[ТЕКСТ УПРАЖНЕНИЯ]

Атмосфера, в которой Байрон был вынужден жить и творить во второй половине 1815 — начале 1816 года, достигла крайнего напряжения. Кредиторы требовали оплаты непомерных долгов, доставшихся поэту «в наследство» от двоюродного деда, был наложен арест на имущество. Поэту пришлось продать ценнейшую библиотеку. Многочисленные газеты травили Байрона, стремились его оклеветать. Он решил покинуть свою страну. Прежде чем уехать, 7 апреля 1816 года поэт опубликовал стихотворение «Звезда Почетного легиона», открыто заявив своим врагам, что Англию покинул Байрон-республиканец.

В конце 1816 года до Байрона дошла весть о новом подъеме движения луддитов. Из Венеции он писал Томасу Муру: «Клянусь богом! Если начнется потасовка, я к вам приеду!» И шлет боевую «Песню для луддитов».

В Италии, северная часть которой в те годы была под пятой Австрийской империи, где оккупанты жестоко расправлялись с малейшими попытками итальянцев к сопротивлению, Байрон познакомился с передовыми людьми Италии — карбонариями — членами тайной организации итальянских патриотов. Если в Англии поэт только помышлял об участии в борьбе, то в Италии он становится активным борцом за объединение разъединенной Италии, за ее национальную независимость.

С начала 1821 года, когда волна национально-освободительного Движения докатилась до Равенны, где жил в те годы поэт, Байрон полностью был захвачен интересами движения карбонариев. Его близкий друг Тереза Гвиччиоли, ее отец и брат помогали держать связь с местной тайной группой. «Если бы удалось освободить Италию!.. Это великая цель — подлинная поэзия политики! (подчеркнуто Байроном. — О. А.). Подумать только — свободная Италия! Чья возьмет[ Лучше всего — надеяться, даже когда дело безнадежно».

Но не было единства среди карбонариев-руководителей, карбонарии-аристократы недооценивали роль крестьянских масс. «...Они не наберут и тысячи человек. А все из-за того, что простой народ не заинтересован — только высшие и средние слои. А хорошо было бы привлечь на нашу (подчеркнуто Байроном. — О. А.) сторону крестьян... в этом народе заложены отличные качества и благородная отвага... В такие времена рождаются герои... Я готов сделать все ради их освобождения...»

Байрон был сторонником организации «карбонарской толпы» — отрядов из местных крестьян. Он организовывал и вооружал отряды из местных крестьян, которые выбрали его своим «капо» — вожаком.

Движение карбонариев все же потерпело поражение. Жестокие репрессии обрушились на тысячи его участников. «Я обязан им помочь. В один прекрасный день они снова восстанут. Будем жить надеждой на лучшее, — это самое ценное достояние. ...Революция неизбежна».

В страхе перед революцией конгресс Священного союза в Вероне принял решение двинуть французские войска в Испанию и продлил срок пребывания оккупационных австрийских войск в Италии. Ответом на эти решения явилась политическая сатира Байрона «Бронзовый век». В ней поэт показал не только размах национально-освободительного движения во всем мире, но и разоблачил тех, кто был заинтересован в продолжении войн, ради дохода бросал сотни тысяч солдат на смерть.

[/ТЕКСТ УПРАЖНЕНИЯ]
[ИСХОДНЫЙ МАТЕРИАЛ]

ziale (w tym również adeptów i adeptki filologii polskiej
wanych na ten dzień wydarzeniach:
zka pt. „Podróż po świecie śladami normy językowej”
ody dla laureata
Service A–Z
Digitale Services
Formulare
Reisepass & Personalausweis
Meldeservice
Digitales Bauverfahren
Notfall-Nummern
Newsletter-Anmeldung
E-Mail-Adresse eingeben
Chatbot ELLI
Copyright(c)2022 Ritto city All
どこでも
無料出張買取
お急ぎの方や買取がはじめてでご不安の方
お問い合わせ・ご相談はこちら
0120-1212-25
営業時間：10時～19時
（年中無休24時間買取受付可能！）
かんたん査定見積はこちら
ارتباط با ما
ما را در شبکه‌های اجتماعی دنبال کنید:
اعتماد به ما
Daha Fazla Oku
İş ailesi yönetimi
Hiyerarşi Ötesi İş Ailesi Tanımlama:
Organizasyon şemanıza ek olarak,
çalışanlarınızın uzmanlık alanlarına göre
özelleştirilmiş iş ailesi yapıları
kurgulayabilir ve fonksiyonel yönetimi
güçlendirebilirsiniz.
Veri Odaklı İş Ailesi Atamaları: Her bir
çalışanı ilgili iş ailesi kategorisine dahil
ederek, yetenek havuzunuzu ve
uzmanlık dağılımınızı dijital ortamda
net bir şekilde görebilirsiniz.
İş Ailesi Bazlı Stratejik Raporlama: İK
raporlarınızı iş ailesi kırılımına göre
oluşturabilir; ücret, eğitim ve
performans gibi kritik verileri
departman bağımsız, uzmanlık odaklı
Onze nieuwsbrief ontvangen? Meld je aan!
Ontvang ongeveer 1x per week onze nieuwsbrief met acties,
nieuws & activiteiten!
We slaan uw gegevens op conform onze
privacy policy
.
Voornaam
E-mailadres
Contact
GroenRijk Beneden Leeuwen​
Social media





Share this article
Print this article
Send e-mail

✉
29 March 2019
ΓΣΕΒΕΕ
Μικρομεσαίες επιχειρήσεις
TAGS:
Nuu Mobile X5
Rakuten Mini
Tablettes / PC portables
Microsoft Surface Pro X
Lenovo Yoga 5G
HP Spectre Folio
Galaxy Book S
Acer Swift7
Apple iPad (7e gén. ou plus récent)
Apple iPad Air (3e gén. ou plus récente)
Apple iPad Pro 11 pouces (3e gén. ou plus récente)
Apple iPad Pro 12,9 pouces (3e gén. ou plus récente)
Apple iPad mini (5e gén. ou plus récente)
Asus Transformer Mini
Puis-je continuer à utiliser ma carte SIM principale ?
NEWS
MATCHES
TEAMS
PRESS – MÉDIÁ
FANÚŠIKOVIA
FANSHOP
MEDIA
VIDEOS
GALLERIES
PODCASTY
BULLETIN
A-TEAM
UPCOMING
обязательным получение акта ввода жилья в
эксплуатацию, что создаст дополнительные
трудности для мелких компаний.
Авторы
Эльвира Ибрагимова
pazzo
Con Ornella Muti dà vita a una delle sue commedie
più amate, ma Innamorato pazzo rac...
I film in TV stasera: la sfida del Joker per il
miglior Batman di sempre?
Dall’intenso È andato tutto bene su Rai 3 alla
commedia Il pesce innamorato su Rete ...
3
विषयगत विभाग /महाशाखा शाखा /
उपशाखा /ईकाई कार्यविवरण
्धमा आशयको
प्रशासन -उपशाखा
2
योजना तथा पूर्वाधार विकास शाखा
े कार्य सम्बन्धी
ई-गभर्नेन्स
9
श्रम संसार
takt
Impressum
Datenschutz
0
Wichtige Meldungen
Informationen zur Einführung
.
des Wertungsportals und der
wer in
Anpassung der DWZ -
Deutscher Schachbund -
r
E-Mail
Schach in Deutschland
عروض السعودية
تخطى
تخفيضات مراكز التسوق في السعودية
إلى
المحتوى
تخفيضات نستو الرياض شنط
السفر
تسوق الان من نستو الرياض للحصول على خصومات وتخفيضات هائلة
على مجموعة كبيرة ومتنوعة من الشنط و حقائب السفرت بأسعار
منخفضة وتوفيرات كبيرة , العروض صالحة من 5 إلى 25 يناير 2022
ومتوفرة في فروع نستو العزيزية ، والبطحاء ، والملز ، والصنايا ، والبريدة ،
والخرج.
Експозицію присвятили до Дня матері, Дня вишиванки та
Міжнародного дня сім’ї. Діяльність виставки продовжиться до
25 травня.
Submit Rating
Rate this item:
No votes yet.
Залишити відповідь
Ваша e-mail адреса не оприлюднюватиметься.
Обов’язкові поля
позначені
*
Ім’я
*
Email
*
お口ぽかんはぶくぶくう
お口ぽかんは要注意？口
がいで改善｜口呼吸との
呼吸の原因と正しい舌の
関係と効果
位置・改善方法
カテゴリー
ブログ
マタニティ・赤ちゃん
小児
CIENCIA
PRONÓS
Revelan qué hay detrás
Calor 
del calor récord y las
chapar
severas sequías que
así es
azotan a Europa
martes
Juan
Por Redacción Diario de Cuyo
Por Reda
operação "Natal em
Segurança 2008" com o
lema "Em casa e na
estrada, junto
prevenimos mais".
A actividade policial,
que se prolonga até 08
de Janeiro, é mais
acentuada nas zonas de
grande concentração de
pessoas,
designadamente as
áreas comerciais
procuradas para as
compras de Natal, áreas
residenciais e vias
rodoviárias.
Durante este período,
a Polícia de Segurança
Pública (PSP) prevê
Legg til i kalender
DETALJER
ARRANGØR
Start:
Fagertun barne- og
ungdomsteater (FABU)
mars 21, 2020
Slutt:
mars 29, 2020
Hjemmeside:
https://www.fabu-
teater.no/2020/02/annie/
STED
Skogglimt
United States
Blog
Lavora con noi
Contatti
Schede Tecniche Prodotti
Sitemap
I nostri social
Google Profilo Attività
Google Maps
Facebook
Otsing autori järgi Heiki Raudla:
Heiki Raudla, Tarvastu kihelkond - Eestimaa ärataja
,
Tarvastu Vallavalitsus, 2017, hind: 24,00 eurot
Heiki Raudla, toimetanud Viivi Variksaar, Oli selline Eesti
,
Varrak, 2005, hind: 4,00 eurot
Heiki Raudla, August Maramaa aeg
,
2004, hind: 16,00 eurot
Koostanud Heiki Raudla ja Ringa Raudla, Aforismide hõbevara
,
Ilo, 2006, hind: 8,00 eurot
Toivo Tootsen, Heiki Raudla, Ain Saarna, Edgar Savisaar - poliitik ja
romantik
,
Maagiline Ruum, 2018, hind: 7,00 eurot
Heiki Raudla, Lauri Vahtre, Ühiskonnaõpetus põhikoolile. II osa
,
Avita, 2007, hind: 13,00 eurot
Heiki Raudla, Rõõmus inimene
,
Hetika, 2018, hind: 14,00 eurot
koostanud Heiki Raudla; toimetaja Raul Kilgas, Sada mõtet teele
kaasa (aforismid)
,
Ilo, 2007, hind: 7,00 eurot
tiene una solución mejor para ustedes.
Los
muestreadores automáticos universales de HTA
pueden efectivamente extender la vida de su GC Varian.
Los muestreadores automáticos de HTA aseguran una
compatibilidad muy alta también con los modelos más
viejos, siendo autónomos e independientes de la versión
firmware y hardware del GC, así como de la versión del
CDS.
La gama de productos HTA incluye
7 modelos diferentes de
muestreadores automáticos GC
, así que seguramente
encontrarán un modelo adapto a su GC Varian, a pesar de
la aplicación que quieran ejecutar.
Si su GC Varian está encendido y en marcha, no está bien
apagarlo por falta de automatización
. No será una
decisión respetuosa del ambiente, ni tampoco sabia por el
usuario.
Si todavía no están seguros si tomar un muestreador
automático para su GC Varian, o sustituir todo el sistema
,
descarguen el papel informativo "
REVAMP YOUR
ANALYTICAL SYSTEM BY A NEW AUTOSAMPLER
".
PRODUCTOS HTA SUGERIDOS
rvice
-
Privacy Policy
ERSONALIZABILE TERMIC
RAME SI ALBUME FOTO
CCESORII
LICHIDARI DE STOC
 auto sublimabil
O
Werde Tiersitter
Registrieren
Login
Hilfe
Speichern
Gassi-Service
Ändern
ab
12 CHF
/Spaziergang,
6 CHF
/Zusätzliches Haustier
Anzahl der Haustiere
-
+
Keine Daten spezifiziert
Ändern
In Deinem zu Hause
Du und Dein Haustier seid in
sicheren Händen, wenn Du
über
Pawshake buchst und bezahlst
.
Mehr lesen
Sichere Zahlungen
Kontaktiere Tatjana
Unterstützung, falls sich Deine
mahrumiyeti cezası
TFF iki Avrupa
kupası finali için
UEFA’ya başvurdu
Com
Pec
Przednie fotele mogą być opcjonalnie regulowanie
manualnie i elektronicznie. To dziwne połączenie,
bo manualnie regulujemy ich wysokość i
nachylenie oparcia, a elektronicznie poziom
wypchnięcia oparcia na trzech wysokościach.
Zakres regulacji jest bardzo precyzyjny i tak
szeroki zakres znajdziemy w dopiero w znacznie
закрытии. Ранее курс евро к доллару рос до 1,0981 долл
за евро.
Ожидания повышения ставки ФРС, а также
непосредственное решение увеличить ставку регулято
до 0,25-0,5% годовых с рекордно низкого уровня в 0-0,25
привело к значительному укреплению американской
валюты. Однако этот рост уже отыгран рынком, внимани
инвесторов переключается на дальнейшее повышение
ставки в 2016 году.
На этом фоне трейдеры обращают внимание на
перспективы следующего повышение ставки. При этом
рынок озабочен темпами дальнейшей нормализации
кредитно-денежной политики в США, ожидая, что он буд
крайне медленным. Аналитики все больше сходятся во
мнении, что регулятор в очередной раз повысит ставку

[/ИСХОДНЫЙ МАТЕРИАЛ]

# ЗАДАНИЕ
Перепишите в виде краткого списка абзац текста о Байроне, начинающийся словами «Атмосфера, в которой Байрон», сохранив его главные факты.

# ОТВЕТ
- Во второй половине 1815 — начале 1816 года обстановка, в которой жил и творил Байрон, достигла крайнего напряжения.
- Кредиторы требовали оплаты огромных долгов, доставшихся поэту от двоюродного деда, и на имущество наложили арест.
- Поэту пришлось продать ценнейшую библиотеку.
- Многочисленные газеты травили Байрона и стремились его оклеветать.
- Байрон решил покинуть свою страну.
- Перед отъездом, 7 апреля 1816 года, он опубликовал стихотворение «Звезда Почетного легиона» и открыто заявил врагам, что Англию покинул Байрон-республиканец.